PURPOSE: This study examined the aerobic and anaerobic work during kettlebell exercise.

METHODS: 8 healthy subjects (25- 33 y.o.) participated in a maximal kettlebell stress test and a standard kettlebell workout on 2 separate days. Prior to testing, all subjects completed a medical history screening questionnaire and signed voluntary consent forms approved by the Institutional Review Board of Azusa Pacific University. VO2, VCO2 were recorded with the VO2000 (MedGrapics). Maximum exercise protocol consisted of progressive 3 minute stages starting with an 8 kg bell, adding 4 kg per stage until exhaustion. Kettlebell workout consisted of three 6 minute cycles using kettlebell "snatch", "clean" to "press", and "swing" per Russian Kettlebell Challenge, Level I. Exercise during both the maximum and workout tests was performed in intervals of 30 seconds work followed by 30 seconds rest.

RESULTS: Average heart rate (HR) during the maximum stress test reached 95% of age predicted maximum with a RPE of 17/20. Maximum VO2 reached only 26.6 + 5 ml/kg/min while VCO2 measured 32 + 6 ml/kg/min. RQ in the final minute was 1.2 + 0.08. Subjects reported that grip strength was the limiting factor. During the workout session, at steady state, HR averaged 88% of age-predicted maximum, with RPE at 15/20. VO2 was 23.8 + 0.9 ml/kg/min (90% of kettlebell maximum) and VCO2 was 26.7 + 1.1 ml/kg/min (84% of kettlebell maximum). RQ measured 1.1 + 0.06.

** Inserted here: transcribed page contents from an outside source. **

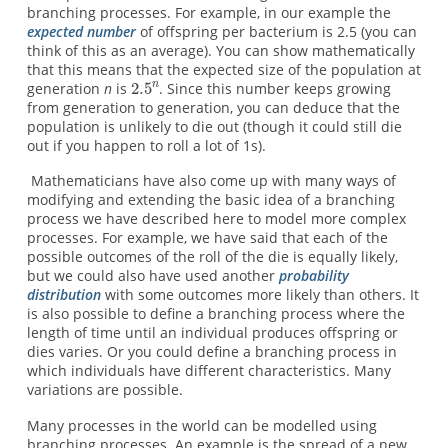
branching processes. For example, in our example the
expected number
of offspring per bacterium is 2.5 (you can
think of this as an average). You can show mathematically
that this means that the expected size of the population at
generation
n
is
. Since this number keeps growing
from generation to generation, you can deduce that the
population is unlikely to die out (though it could still die
out if you happen to roll a lot of 1s).
Mathematicians have also come up with many ways of
modifying and extending the basic idea of a branching
process we have described here to model more complex
processes. For example, we have said that each of the
possible outcomes of the roll of the die is equally likely,
but we could also have used another
probability
distribution
with some outcomes more likely than others. It
is also possible to define a branching process where the
length of time until an individual produces offspring or
dies varies. Or you could define a branching process in
which individuals have different characteristics. Many
variations are possible.
Many processes in the world can be modelled using
branching processes. An example is the spread of a new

CONCLUSION: Kettlebell exercise is high intensity work that is slightly more anaerobic than aerobic as seen by RQ > 1. However, during the workout VO2 averaged 6.3 METS consistent with moderately hard aerobic work. Thus, the standard kettlebell workout taxes both aerobic and anaerobic systems. During exercise the RQ remained < 1 as long as kettlebell weights were less than or equal to 13% of body mass. Therefore, for a workout which stresses the aerobic system, kettlebell weight should be kept below this level of resistance. The maximum protocol was limited by grip fatigue, reaching only 95% of age predicted max HR. Future studies should vary the styles of grip throughout testing in order to reach true maximum.